Here is a link to the story if you would like to go check it out before reading more of my thoughts that may contain a bit of spoilers. Not too much but still may influence the thought process as you read the story.

“A Temporary Matter” by Jhumpa Lahiri

The story focuses on a couple who have been given notice that “for five days their electricity would be cut off for one hour, beginning at eight P.M.” This time forces the couple to take the time to open up to each other and find out things that maybe they never knew. There is a particular part of the story that spoke directly to me.

             “The morning of the fifth night Shukumar found another notice from the electric company in the mailbox. The line had been repaired ahead of schedule, it said. He was disappointed. He had planned on making shrimp malai for Shoba, but when he arrived at the store he didn’t feel like cooking anymore. It wasn’t the same, he thought, knowing that the lights wouldn’t go out. In the store the shrimp looked gray and thin. The coconut tin was dusty and overpriced. Still, he bought them, along with a beeswax candle and two bottles of wine.”

An unforeseen incident had caused something to happen that ended up becoming an amazing part of his day, one that he looked forward to arriving each day. The part of this paragraph that I found most interesting is that this part of the day could occur whether an outside force causes it to happen or not. Turning the lights off and making a concerted effort to connect with another person was completely within his control.
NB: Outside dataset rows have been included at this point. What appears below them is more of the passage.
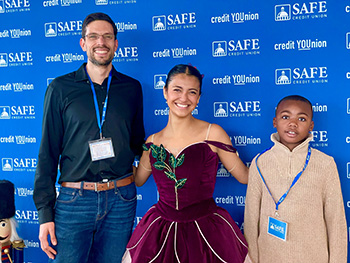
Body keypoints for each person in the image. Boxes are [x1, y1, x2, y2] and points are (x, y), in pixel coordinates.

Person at [33, 12, 145, 263]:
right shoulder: (60, 89)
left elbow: (139, 142)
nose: (101, 42)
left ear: (116, 43)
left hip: (121, 200)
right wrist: (44, 214)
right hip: (75, 201)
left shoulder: (132, 88)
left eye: (107, 37)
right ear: (83, 43)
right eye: (93, 36)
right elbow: (47, 152)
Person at [123, 64, 249, 263]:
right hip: (159, 232)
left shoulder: (213, 133)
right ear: (165, 92)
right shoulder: (152, 142)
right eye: (177, 90)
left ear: (198, 97)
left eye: (192, 92)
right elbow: (138, 180)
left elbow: (244, 177)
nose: (183, 98)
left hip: (208, 232)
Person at [244, 95, 347, 263]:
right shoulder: (259, 162)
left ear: (311, 125)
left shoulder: (325, 164)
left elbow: (336, 222)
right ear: (274, 122)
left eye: (302, 118)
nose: (293, 123)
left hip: (314, 257)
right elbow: (250, 220)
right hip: (269, 257)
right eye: (285, 117)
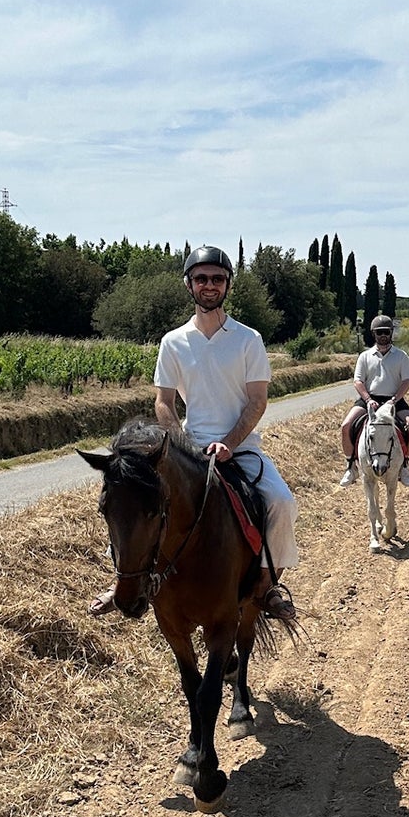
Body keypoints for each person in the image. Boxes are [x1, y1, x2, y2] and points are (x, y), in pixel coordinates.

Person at [150, 245, 299, 623]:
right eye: (201, 278)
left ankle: (266, 585)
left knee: (282, 502)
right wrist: (182, 447)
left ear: (228, 284)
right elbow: (164, 402)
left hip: (242, 449)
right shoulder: (173, 341)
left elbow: (258, 401)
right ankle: (124, 581)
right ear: (189, 284)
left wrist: (229, 443)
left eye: (217, 278)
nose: (209, 285)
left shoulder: (248, 339)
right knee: (136, 499)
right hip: (190, 449)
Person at [339, 314, 409, 489]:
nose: (383, 335)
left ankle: (405, 465)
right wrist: (367, 399)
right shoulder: (365, 356)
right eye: (379, 332)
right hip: (370, 399)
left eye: (386, 332)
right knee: (346, 426)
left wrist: (394, 400)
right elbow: (358, 381)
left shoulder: (401, 356)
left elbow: (407, 381)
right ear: (374, 334)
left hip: (394, 400)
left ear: (391, 332)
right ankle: (351, 467)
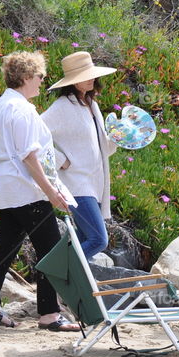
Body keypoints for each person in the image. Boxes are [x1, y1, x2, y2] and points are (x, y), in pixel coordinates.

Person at [0, 50, 80, 332]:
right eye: (40, 76)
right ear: (25, 78)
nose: (42, 82)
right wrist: (51, 191)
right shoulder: (21, 109)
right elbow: (29, 156)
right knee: (50, 249)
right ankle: (49, 314)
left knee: (5, 247)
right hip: (27, 190)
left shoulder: (1, 106)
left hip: (7, 188)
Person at [42, 51, 118, 260]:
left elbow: (104, 149)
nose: (92, 78)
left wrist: (118, 138)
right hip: (76, 184)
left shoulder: (92, 105)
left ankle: (71, 287)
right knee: (98, 240)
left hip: (95, 183)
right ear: (74, 82)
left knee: (84, 239)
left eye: (93, 74)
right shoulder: (62, 107)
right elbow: (33, 134)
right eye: (87, 76)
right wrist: (60, 160)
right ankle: (54, 267)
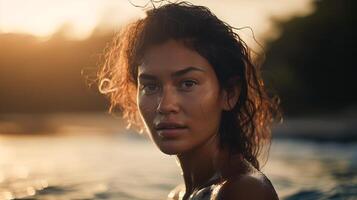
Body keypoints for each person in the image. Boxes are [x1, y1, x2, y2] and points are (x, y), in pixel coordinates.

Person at [98, 1, 280, 199]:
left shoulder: (245, 190)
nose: (165, 105)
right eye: (150, 86)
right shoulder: (177, 196)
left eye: (188, 83)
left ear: (229, 94)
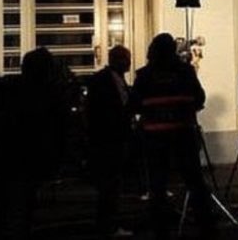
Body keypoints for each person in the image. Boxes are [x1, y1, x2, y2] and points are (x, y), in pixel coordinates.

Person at [0, 47, 70, 240]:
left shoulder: (1, 87)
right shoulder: (45, 94)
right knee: (19, 215)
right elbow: (55, 131)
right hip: (22, 164)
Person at [131, 33, 216, 239]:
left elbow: (134, 104)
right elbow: (199, 98)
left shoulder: (144, 75)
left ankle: (161, 230)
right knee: (195, 182)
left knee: (157, 186)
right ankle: (207, 226)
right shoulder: (185, 72)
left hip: (154, 138)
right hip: (183, 134)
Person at [85, 45, 134, 237]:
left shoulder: (110, 79)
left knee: (111, 185)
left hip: (111, 138)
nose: (129, 63)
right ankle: (107, 225)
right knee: (110, 185)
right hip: (108, 139)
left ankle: (107, 224)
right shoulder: (104, 81)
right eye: (126, 59)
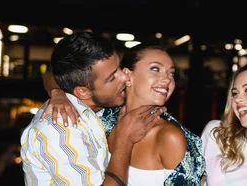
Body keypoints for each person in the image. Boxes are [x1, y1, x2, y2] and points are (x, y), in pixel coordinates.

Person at [41, 43, 205, 185]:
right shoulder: (104, 116)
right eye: (156, 69)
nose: (167, 79)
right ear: (127, 75)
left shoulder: (170, 136)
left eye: (171, 73)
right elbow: (53, 75)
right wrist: (58, 94)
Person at [20, 32, 165, 186]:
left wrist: (56, 91)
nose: (124, 76)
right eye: (112, 77)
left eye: (119, 67)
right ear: (83, 92)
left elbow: (51, 75)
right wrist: (125, 141)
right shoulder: (59, 130)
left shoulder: (97, 107)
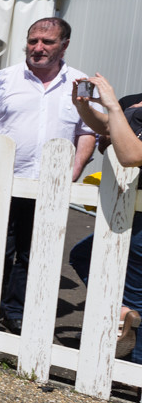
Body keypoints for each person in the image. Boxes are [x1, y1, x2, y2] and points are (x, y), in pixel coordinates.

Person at [0, 17, 95, 333]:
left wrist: (72, 173)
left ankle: (15, 312)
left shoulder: (83, 84)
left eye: (47, 42)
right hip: (0, 184)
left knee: (32, 253)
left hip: (48, 187)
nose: (37, 48)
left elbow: (88, 133)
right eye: (33, 40)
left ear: (65, 44)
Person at [69, 74, 142, 361]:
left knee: (137, 297)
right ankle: (123, 313)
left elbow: (130, 154)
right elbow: (111, 129)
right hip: (128, 212)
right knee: (83, 255)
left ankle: (134, 374)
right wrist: (84, 106)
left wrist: (112, 103)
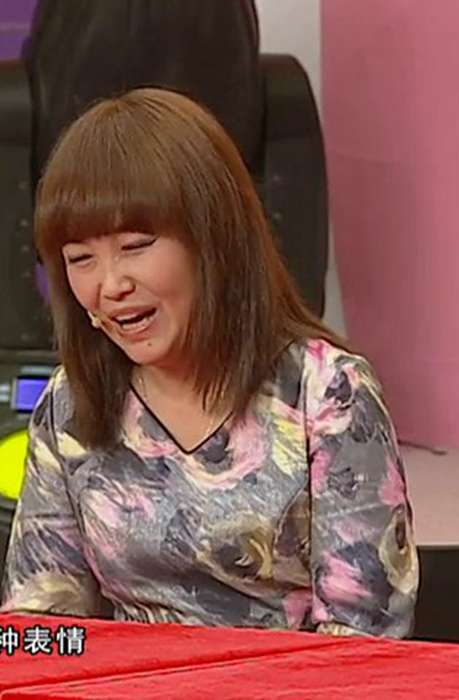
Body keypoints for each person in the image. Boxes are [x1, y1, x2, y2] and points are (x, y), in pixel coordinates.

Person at [0, 88, 418, 637]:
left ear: (213, 239)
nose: (111, 284)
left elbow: (362, 638)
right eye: (81, 259)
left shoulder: (328, 394)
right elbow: (40, 623)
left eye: (136, 245)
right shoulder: (71, 402)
I feel that we have this same issue in our everyday lives. We allow the noise, or even one little obstacle, to keep us from doing what we truly want to do. It keeps us from connecting with our family members, our friends, our spouse.

I think that short stories are important for many reasons: the feelings and emotions felt while reading, the entertainment value, and most importantly the call to action that they bring once the story is completed. What kind of impression will the story leave with you that carries on and guides decisions that could ultimately lead to a happier or more productive life? I think that this story has taught me a few lessons and I am thankful to my friend Ric for recommending it.